Non è imponendo dei semplici divieti mirati a cambiare radicalmente le abitudini alimentari che si ottiene la perdita di peso, in quanto ogni problema di chili in eccesso va necessariamente affrontato individualmente, in maniera flessibile e accuratamente personalizzata, evitando qualsiasi generalizzazione di “diete fai da te” o del tipo “7 chili in 7 giorni”.
Bisogna infatti tener presente che le motivazioni alla base di ogni singolo caso di peso in eccesso possono essere molteplici e non sempre facilmente individuabili, è necessario capire perché una particolare persona tende ad ingrassare, da quanto tempo ciò avviene e se questa tendenza è il risultato soltanto di un errato regime alimentare o di altre eventuali patologie.
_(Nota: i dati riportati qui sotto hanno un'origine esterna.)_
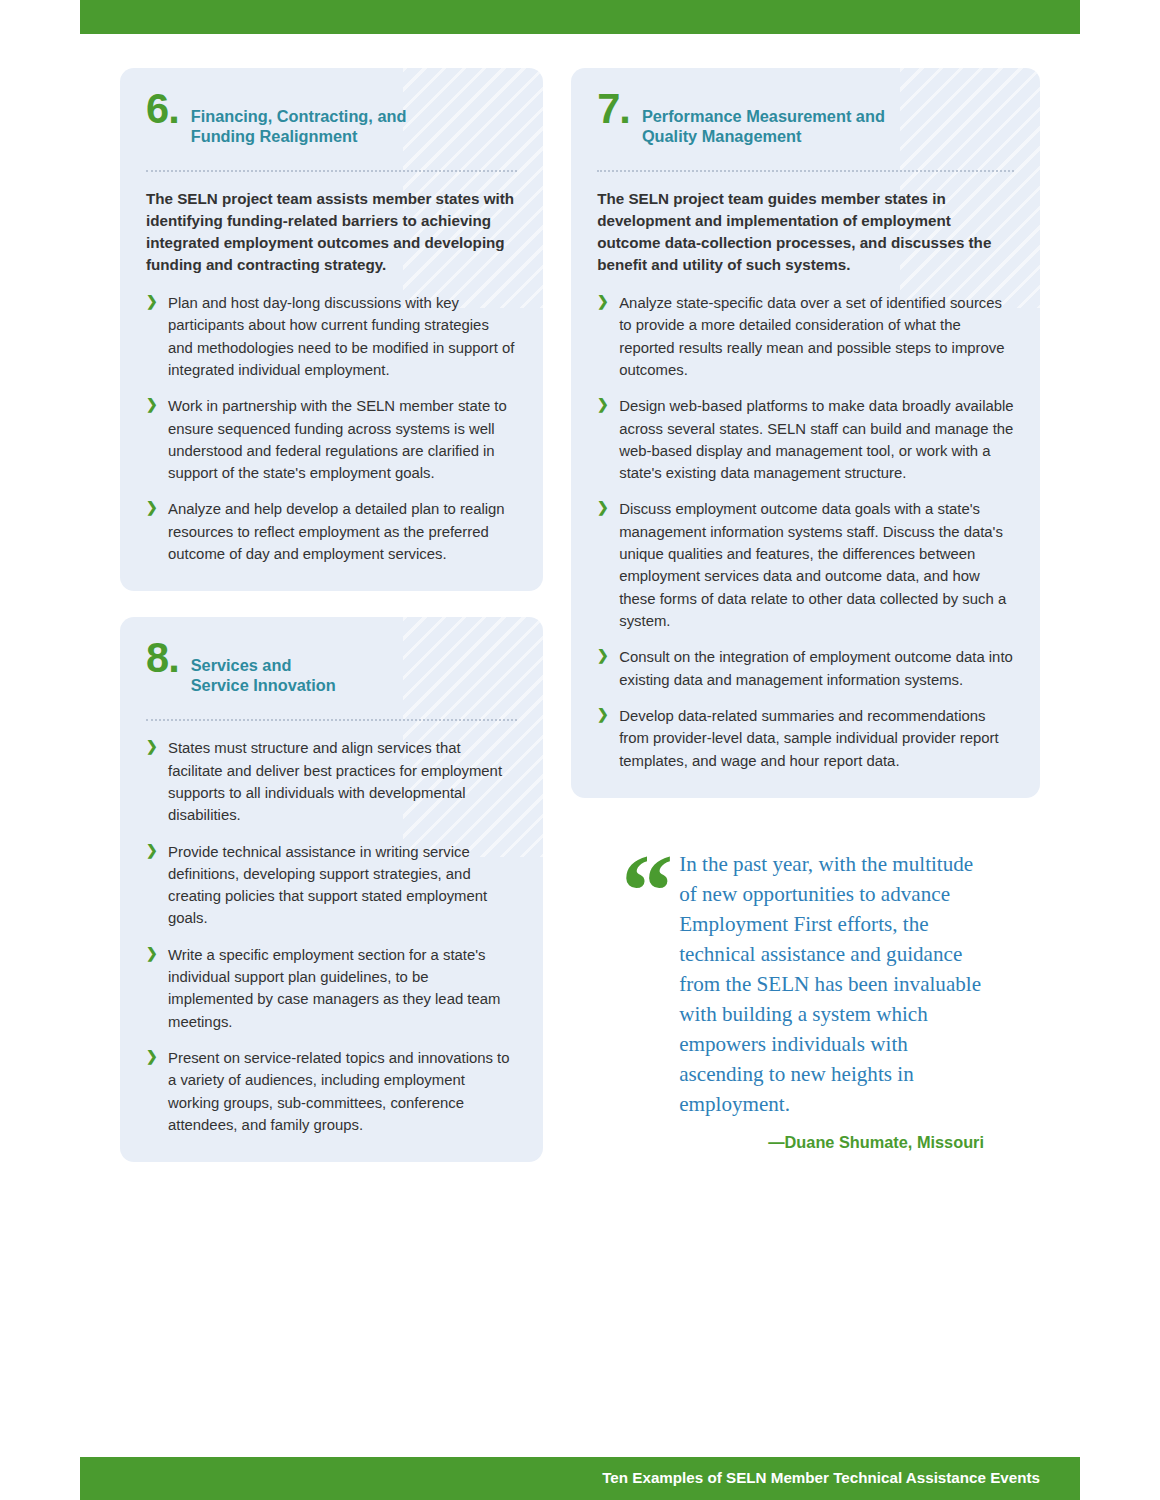6.
Financing, Contracting, and
Funding Realignment
The SELN project team assists member states with identifying funding-related barriers to achieving integrated employment outcomes and developing funding and contracting strategy.
Plan and host day-long discussions with key participants about how current funding strategies and methodologies need to be modified in support of integrated individual employment.
Work in partnership with the SELN member state to ensure sequenced funding across systems is well understood and federal regulations are clarified in support of the state's employment goals.
Analyze and help develop a detailed plan to realign resources to reflect employment as the preferred outcome of day and employment services.
8.
Services and
Service Innovation
States must structure and align services that facilitate and deliver best practices for employment supports to all individuals with developmental disabilities.
Provide technical assistance in writing service definitions, developing support strategies, and creating policies that support stated employment goals.
Write a specific employment section for a state's individual support plan guidelines, to be implemented by case managers as they lead team meetings.
Present on service-related topics and innovations to a variety of audiences, including employment working groups, sub-committees, conference attendees, and family groups.
7.
Performance Measurement and
Quality Management
The SELN project team guides member states in development and implementation of employment outcome data-collection processes, and discusses the benefit and utility of such systems.
Analyze state-specific data over a set of identified sources to provide a more detailed consideration of what the reported results really mean and possible steps to improve outcomes.
Design web-based platforms to make data broadly available across several states. SELN staff can build and manage the web-based display and management tool, or work with a state's existing data management structure.
Discuss employment outcome data goals with a state's management information systems staff. Discuss the data's unique qualities and features, the differences between employment services data and outcome data, and how these forms of data relate to other data collected by such a system.
Consult on the integration of employment outcome data into existing data and management information systems.
Develop data-related summaries and recommendations from provider-level data, sample individual provider report templates, and wage and hour report data.
“
In the past year, with the multitude of new opportunities to advance Employment First efforts, the technical assistance and guidance from the SELN has been invaluable with building a system which empowers individuals with ascending to new heights in employment.
—Duane Shumate, Missouri
Ten Examples of SELN Member Technical Assistance Events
Bisogna quindi innanzitutto recarsi dal proprio medico curante per sottoporsi a tutti gli esami necessari ad escludere eventuali patologie in atto, di cui il sovrappeso potrebbe rappresentare una delle manifestazioni.
Qualora si è certi che i chili in eccesso sono dovuti soltanto ad una alimentazione non equilibrata, occorre affrontare il problema con il nutrizionista, il quale non si limiterà a stilare una lista di cibi consentiti e non, ma in base ad un calcolo di quantità di calorie leggermente più bassa rispetto al fabbisogno stabilito per il peso normale di un certo individuo, fornirà un piano di alimentazione assolutamente personalizzato che possa correggere le errate abitudini alimentari, causa del sovrappeso, nel rispetto delle esigenze del paziente.
Bisogna chiarire però che, a differenza di quanto spesso viene pubblicizzato per ottenere risultati duraturi occorre una attiva collaborazione del paziente, in quanto allo stato attuale non esistono “pillole” o “porzioni” dimagranti che brucino i grassi mentre si dorme o si legge comodamente sdraiati su un divano.
Per perdere il grasso in eccesso e guadagnarne in salute e benessere occorre un giusto impegno e una necessaria perseveranza, senza esagerare mai e soprattutto prefiggendosi obbiettivi non troppo difficili da raggiungere per evitare delusioni, meglio un obbiettivo meno faticoso, ma più realistico e gratificante.
Il protocollo di terapia nutrizionale DIETOSYSTEM, da me utilizzato per le terapie alimentari, prevede un primo incontro in cui viene richiesto, dopo un'accurata anamnesi, di stilare un diario alimentare, allo scopo di analizzare le abitudini alimentari del paziente e cogliere anche le sue preferenze culinarie al fine d'impostare una dieta che risulti “gradevole al gusto”.
Il secondo metodo di valutazione, ossia l'antropometria, consiste nel valutare, grazie all'ausilio del plicometro, calibro e metro, l'adiposità e la muscolatura (ossia massa grassa e massa magra) e quindi il peso desiderabile. Un percorso ottimale di educazione alimentare necessita di un rapporto periodico tra il medico nutrizionista ed il paziente, solitamente si tratta di incontri a cadenza settimanali o bisettimanali a seconda dei casi: tali controlli servono al medico per modulare il proprio intervento mediante la rivalutazione del peso, delle circonferenze e delle pliche e al paziente per correggere eventuali errori, per esprimere difficoltà e dubbi che potrebbero sorgere durante il percorso di educazione nutrizionale.
Naturalmente chiedo al paziente di monitorare insieme all'alimentazione anche la quantità di attività fisica praticata, cercando di incrementarla nei limiti del possibile sia per ottenere più facilmente la perdita del grasso in eccesso sia per potenziare la muscolatura.